▸ **Exercise objective**: Render every line of text in the rows below as a single numbered list, leaving out any blank lines.

▸ **Excerpted records**:
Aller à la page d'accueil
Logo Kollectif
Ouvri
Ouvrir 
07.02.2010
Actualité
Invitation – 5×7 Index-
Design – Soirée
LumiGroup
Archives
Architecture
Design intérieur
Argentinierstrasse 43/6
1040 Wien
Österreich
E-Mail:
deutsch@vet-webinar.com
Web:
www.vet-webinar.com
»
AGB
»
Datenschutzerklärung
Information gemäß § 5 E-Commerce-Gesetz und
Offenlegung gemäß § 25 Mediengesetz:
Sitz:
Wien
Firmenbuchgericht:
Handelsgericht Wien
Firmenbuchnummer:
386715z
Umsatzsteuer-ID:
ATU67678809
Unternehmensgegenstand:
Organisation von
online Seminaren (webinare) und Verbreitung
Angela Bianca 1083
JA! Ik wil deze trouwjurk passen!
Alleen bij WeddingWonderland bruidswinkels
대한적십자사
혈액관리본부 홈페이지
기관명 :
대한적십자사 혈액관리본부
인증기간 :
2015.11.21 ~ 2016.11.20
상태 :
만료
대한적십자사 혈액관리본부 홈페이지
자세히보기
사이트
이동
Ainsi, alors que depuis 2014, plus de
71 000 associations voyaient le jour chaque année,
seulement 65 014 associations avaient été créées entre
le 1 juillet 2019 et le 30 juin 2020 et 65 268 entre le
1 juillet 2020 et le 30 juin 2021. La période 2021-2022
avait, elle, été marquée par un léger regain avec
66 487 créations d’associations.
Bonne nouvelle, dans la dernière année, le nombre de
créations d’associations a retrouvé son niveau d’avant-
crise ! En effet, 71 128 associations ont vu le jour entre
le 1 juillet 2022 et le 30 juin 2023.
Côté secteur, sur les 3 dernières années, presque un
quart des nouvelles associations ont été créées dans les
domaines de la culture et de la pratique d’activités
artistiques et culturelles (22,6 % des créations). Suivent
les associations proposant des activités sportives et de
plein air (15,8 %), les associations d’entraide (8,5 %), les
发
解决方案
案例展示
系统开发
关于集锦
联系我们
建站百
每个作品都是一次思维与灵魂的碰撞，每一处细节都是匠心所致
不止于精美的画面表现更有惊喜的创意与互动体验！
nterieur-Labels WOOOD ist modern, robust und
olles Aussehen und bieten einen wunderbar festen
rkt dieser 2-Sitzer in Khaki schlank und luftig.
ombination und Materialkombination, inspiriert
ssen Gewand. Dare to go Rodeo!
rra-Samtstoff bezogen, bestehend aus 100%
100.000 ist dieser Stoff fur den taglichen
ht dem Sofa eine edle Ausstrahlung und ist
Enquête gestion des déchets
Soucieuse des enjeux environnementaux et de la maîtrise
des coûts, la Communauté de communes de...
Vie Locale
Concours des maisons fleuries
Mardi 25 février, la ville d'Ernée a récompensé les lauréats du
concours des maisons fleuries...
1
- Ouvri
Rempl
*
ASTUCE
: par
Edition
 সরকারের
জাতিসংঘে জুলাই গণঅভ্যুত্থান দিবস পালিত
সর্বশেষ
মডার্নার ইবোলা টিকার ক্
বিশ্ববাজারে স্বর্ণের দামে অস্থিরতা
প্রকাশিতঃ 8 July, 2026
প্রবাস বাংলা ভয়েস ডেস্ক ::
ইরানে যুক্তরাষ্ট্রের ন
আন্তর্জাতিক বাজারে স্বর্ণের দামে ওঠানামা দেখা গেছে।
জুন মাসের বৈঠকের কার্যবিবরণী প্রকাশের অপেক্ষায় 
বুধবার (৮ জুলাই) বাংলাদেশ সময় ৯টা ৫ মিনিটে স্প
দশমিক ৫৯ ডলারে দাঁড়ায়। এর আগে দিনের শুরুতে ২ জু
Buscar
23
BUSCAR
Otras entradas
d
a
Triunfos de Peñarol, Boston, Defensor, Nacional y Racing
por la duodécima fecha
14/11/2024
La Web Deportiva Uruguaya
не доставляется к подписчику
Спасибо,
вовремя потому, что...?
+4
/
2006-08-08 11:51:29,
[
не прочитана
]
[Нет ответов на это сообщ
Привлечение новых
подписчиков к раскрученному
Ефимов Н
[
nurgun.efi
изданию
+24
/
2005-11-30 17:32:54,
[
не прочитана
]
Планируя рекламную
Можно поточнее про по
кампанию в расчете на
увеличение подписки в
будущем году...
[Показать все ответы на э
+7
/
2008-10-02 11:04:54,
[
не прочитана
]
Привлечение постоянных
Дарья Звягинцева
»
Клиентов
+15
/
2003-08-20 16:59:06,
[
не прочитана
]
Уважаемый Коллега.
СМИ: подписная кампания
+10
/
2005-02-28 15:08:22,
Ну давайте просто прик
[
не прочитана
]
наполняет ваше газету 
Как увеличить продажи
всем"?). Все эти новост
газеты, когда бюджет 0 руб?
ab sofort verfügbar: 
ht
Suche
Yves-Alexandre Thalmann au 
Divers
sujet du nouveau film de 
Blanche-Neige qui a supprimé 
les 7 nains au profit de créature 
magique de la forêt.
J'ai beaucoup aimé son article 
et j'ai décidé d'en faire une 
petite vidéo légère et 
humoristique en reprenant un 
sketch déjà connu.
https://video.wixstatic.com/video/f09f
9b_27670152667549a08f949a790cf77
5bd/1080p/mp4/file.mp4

▸ **Exercise answer**:
1. Aller à la page d'accueil
2. Logo Kollectif
3. Ouvri
4. Ouvrir 
5. 07.02.2010
6. Actualité
7. Invitation – 5×7 Index-
8. Design – Soirée
9. LumiGroup
10. Archives
11. Architecture
12. Design intérieur
13. Argentinierstrasse 43/6
14. 1040 Wien
15. Österreich
16. E-Mail:
17. deutsch@vet-webinar.com
18. Web:
19. www.vet-webinar.com
20. »
21. AGB
22. »
23. Datenschutzerklärung
24. Information gemäß § 5 E-Commerce-Gesetz und
25. Offenlegung gemäß § 25 Mediengesetz:
26. Sitz:
27. Wien
28. Firmenbuchgericht:
29. Handelsgericht Wien
30. Firmenbuchnummer:
31. 386715z
32. Umsatzsteuer-ID:
33. ATU67678809
34. Unternehmensgegenstand:
35. Organisation von
36. online Seminaren (webinare) und Verbreitung
37. Angela Bianca 1083
38. JA! Ik wil deze trouwjurk passen!
39. Alleen bij WeddingWonderland bruidswinkels
40. 대한적십자사
41. 혈액관리본부 홈페이지
42. 기관명 :
43. 대한적십자사 혈액관리본부
44. 인증기간 :
45. 2015.11.21 ~ 2016.11.20
46. 상태 :
47. 만료
48. 대한적십자사 혈액관리본부 홈페이지
49. 자세히보기
50. 사이트
51. 이동
52. Ainsi, alors que depuis 2014, plus de
53. 71 000 associations voyaient le jour chaque année,
54. seulement 65 014 associations avaient été créées entre
55. le 1 juillet 2019 et le 30 juin 2020 et 65 268 entre le
56. 1 juillet 2020 et le 30 juin 2021. La période 2021-2022
57. avait, elle, été marquée par un léger regain avec
58. 66 487 créations d’associations.
59. Bonne nouvelle, dans la dernière année, le nombre de
60. créations d’associations a retrouvé son niveau d’avant-
61. crise ! En effet, 71 128 associations ont vu le jour entre
62. le 1 juillet 2022 et le 30 juin 2023.
63. Côté secteur, sur les 3 dernières années, presque un
64. quart des nouvelles associations ont été créées dans les
65. domaines de la culture et de la pratique d’activités
66. artistiques et culturelles (22,6 % des créations). Suivent
67. les associations proposant des activités sportives et de
68. plein air (15,8 %), les associations d’entraide (8,5 %), les
69. 发
70. 解决方案
71. 案例展示
72. 系统开发
73. 关于集锦
74. 联系我们
75. 建站百
76. 每个作品都是一次思维与灵魂的碰撞，每一处细节都是匠心所致
77. 不止于精美的画面表现更有惊喜的创意与互动体验！
78. nterieur-Labels WOOOD ist modern, robust und
79. olles Aussehen und bieten einen wunderbar festen
80. rkt dieser 2-Sitzer in Khaki schlank und luftig.
81. ombination und Materialkombination, inspiriert
82. ssen Gewand. Dare to go Rodeo!
83. rra-Samtstoff bezogen, bestehend aus 100%
84. 100.000 ist dieser Stoff fur den taglichen
85. ht dem Sofa eine edle Ausstrahlung und ist
86. Enquête gestion des déchets
87. Soucieuse des enjeux environnementaux et de la maîtrise
88. des coûts, la Communauté de communes de...
89. Vie Locale
90. Concours des maisons fleuries
91. Mardi 25 février, la ville d'Ernée a récompensé les lauréats du
92. concours des maisons fleuries...
93. 1
94. - Ouvri
95. Rempl
96. *
97. ASTUCE
98. : par
99. Edition
100.  সরকারের
101. জাতিসংঘে জুলাই গণঅভ্যুত্থান দিবস পালিত
102. সর্বশেষ
103. মডার্নার ইবোলা টিকার ক্
104. বিশ্ববাজারে স্বর্ণের দামে অস্থিরতা
105. প্রকাশিতঃ 8 July, 2026
106. প্রবাস বাংলা ভয়েস ডেস্ক ::
107. ইরানে যুক্তরাষ্ট্রের ন
108. আন্তর্জাতিক বাজারে স্বর্ণের দামে ওঠানামা দেখা গেছে।
109. জুন মাসের বৈঠকের কার্যবিবরণী প্রকাশের অপেক্ষায় 
110. বুধবার (৮ জুলাই) বাংলাদেশ সময় ৯টা ৫ মিনিটে স্প
111. দশমিক ৫৯ ডলারে দাঁড়ায়। এর আগে দিনের শুরুতে ২ জু
112. Buscar
113. 23
114. BUSCAR
115. Otras entradas
116. d
117. a
118. Triunfos de Peñarol, Boston, Defensor, Nacional y Racing
119. por la duodécima fecha
120. 14/11/2024
121. La Web Deportiva Uruguaya
122. не доставляется к подписчику
123. Спасибо,
124. вовремя потому, что...?
125. +4
126. /
127. 2006-08-08 11:51:29,
128. [
129. не прочитана
130. ]
131. [Нет ответов на это сообщ
132. Привлечение новых
133. подписчиков к раскрученному
134. Ефимов Н
135. [
136. nurgun.efi
137. изданию
138. +24
139. /
140. 2005-11-30 17:32:54,
141. [
142. не прочитана
143. ]
144. Планируя рекламную
145. Можно поточнее про по
146. кампанию в расчете на
147. увеличение подписки в
148. будущем году...
149. [Показать все ответы на э
150. +7
151. /
152. 2008-10-02 11:04:54,
153. [
154. не прочитана
155. ]
156. Привлечение постоянных
157. Дарья Звягинцева
158. »
159. Клиентов
160. +15
161. /
162. 2003-08-20 16:59:06,
163. [
164. не прочитана
165. ]
166. Уважаемый Коллега.
167. СМИ: подписная кампания
168. +10
169. /
170. 2005-02-28 15:08:22,
171. Ну давайте просто прик
172. [
173. не прочитана
174. ]
175. наполняет ваше газету 
176. Как увеличить продажи
177. всем"?). Все эти новост
178. газеты, когда бюджет 0 руб?
179. ab sofort verfügbar: 
180. ht
181. Suche
182. Yves-Alexandre Thalmann au 
183. Divers
184. sujet du nouveau film de 
185. Blanche-Neige qui a supprimé 
186. les 7 nains au profit de créature 
187. magique de la forêt.
188. J'ai beaucoup aimé son article 
189. et j'ai décidé d'en faire une 
190. petite vidéo légère et 
191. humoristique en reprenant un 
192. sketch déjà connu.
193. https://video.wixstatic.com/video/f09f
194. 9b_27670152667549a08f949a790cf77
195. 5bd/1080p/mp4/file.mp4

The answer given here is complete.